Supplied material »

----

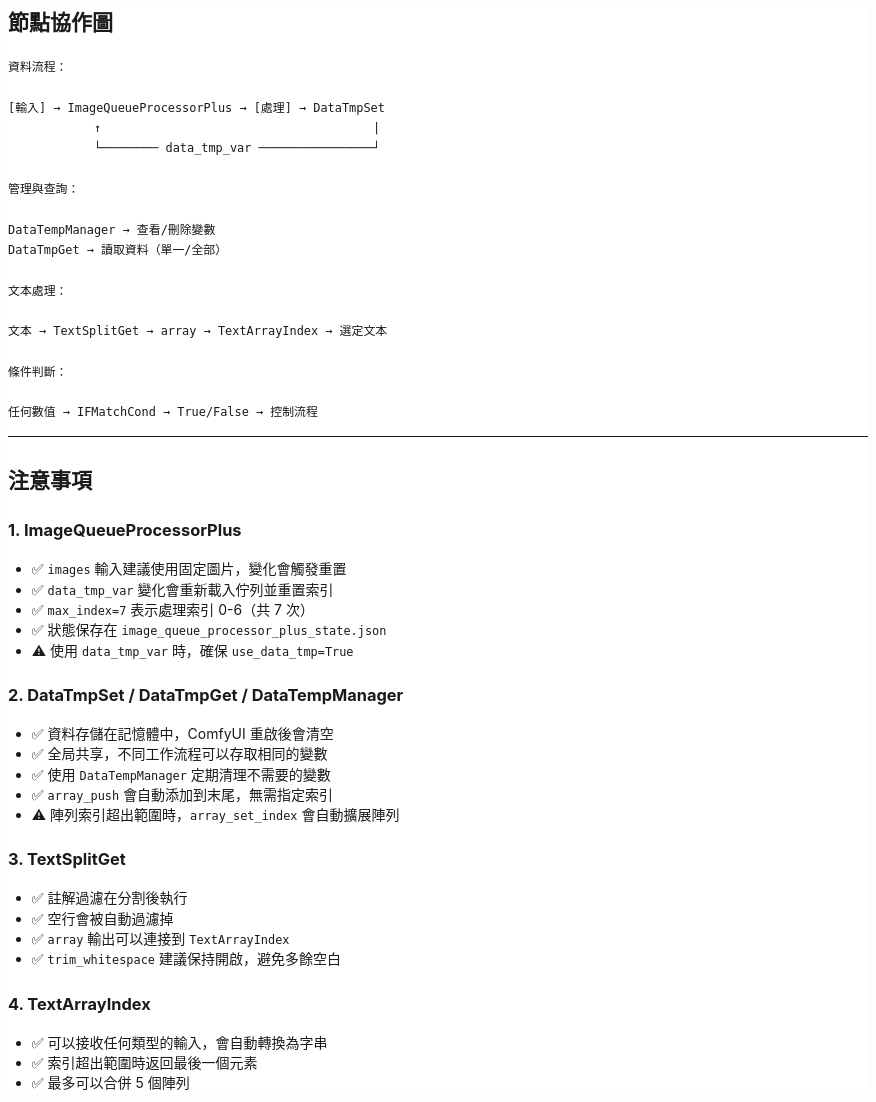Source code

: 
## 節點協作圖

```
資料流程：

[輸入] → ImageQueueProcessorPlus → [處理] → DataTmpSet
            ↑                                      |
            └──────── data_tmp_var ────────────────┘

管理與查詢：

DataTempManager → 查看/刪除變數
DataTmpGet → 讀取資料（單一/全部）

文本處理：

文本 → TextSplitGet → array → TextArrayIndex → 選定文本

條件判斷：

任何數值 → IFMatchCond → True/False → 控制流程
```

---

## 注意事項

### 1. ImageQueueProcessorPlus
- ✅ `images` 輸入建議使用固定圖片，變化會觸發重置
- ✅ `data_tmp_var` 變化會重新載入佇列並重置索引
- ✅ `max_index=7` 表示處理索引 0-6（共 7 次）
- ✅ 狀態保存在 `image_queue_processor_plus_state.json`
- ⚠️ 使用 `data_tmp_var` 時，確保 `use_data_tmp=True`

### 2. DataTmpSet / DataTmpGet / DataTempManager
- ✅ 資料存儲在記憶體中，ComfyUI 重啟後會清空
- ✅ 全局共享，不同工作流程可以存取相同的變數
- ✅ 使用 `DataTempManager` 定期清理不需要的變數
- ✅ `array_push` 會自動添加到末尾，無需指定索引
- ⚠️ 陣列索引超出範圍時，`array_set_index` 會自動擴展陣列

### 3. TextSplitGet
- ✅ 註解過濾在分割後執行
- ✅ 空行會被自動過濾掉
- ✅ `array` 輸出可以連接到 `TextArrayIndex`
- ✅ `trim_whitespace` 建議保持開啟，避免多餘空白

### 4. TextArrayIndex
- ✅ 可以接收任何類型的輸入，會自動轉換為字串
- ✅ 索引超出範圍時返回最後一個元素
- ✅ 最多可以合併 5 個陣列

----

Problem statement » Output every record verbatim, excluding any picture it contains.

Solution for this problem »
Source code

: 
## 節點協作圖

```
資料流程：

[輸入] → ImageQueueProcessorPlus → [處理] → DataTmpSet
            ↑                                      |
            └──────── data_tmp_var ────────────────┘

管理與查詢：

DataTempManager → 查看/刪除變數
DataTmpGet → 讀取資料（單一/全部）

文本處理：

文本 → TextSplitGet → array → TextArrayIndex → 選定文本

條件判斷：

任何數值 → IFMatchCond → True/False → 控制流程
```

---

## 注意事項

### 1. ImageQueueProcessorPlus
- ✅ `images` 輸入建議使用固定圖片，變化會觸發重置
- ✅ `data_tmp_var` 變化會重新載入佇列並重置索引
- ✅ `max_index=7` 表示處理索引 0-6（共 7 次）
- ✅ 狀態保存在 `image_queue_processor_plus_state.json`
- ⚠️ 使用 `data_tmp_var` 時，確保 `use_data_tmp=True`

### 2. DataTmpSet / DataTmpGet / DataTempManager
- ✅ 資料存儲在記憶體中，ComfyUI 重啟後會清空
- ✅ 全局共享，不同工作流程可以存取相同的變數
- ✅ 使用 `DataTempManager` 定期清理不需要的變數
- ✅ `array_push` 會自動添加到末尾，無需指定索引
- ⚠️ 陣列索引超出範圍時，`array_set_index` 會自動擴展陣列

### 3. TextSplitGet
- ✅ 註解過濾在分割後執行
- ✅ 空行會被自動過濾掉
- ✅ `array` 輸出可以連接到 `TextArrayIndex`
- ✅ `trim_whitespace` 建議保持開啟，避免多餘空白

### 4. TextArrayIndex
- ✅ 可以接收任何類型的輸入，會自動轉換為字串
- ✅ 索引超出範圍時返回最後一個元素
- ✅ 最多可以合併 5 個陣列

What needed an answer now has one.